The Cabinet Committee on Economic Affairs, chaired by Prime Minister, has given its approval for providing a lump sum export subsidy @ Rs 10,448 per metric tonne (mt) to sugar mills for the sugar season 2019-20. Total estimated expenditure of about Rs 6,268 crore will be incurred for this purpose.
The export subsidy will be provided for expenses on marketing costs, including handling, upgrading and other processing costs, costs of international and internal transport, and freight charges on export of up to 60 lakh metric tonnes (lmt) of sugar limited to Maximum Admissible Export Quantity (MAEQ) allocated to sugar mills for the sugar season 2019-20.
The subsidy would be directly credited into farmers’ accounts on behalf of mills against cane price dues, and subsequent balance, if any, would be credited to mills’ account.
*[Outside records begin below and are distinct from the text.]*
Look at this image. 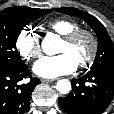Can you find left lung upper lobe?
<instances>
[{
    "mask_svg": "<svg viewBox=\"0 0 114 114\" xmlns=\"http://www.w3.org/2000/svg\"><path fill=\"white\" fill-rule=\"evenodd\" d=\"M55 10L84 19L96 32L98 38V50L90 71L114 69V45L100 21L94 16L84 11H79L76 8H57Z\"/></svg>",
    "mask_w": 114,
    "mask_h": 114,
    "instance_id": "5c2ea615",
    "label": "left lung upper lobe"
}]
</instances>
The subsidy will be in conformity with the provisions of Article 9.1 (d) and (e) of Agreement on Agriculture (AoA) and thus WTO compatible, emphasised a release.
In wake of surplus sugar production during sugar season 2017-18 (October-September) and sugar season 2018-19, notwithstanding the various measures taken by the government, the ensuing sugar season 2019-20 is expected to commence with an opening stock of about 142 lmt and the season-end stock is expected to be about 162 lmt, the release added.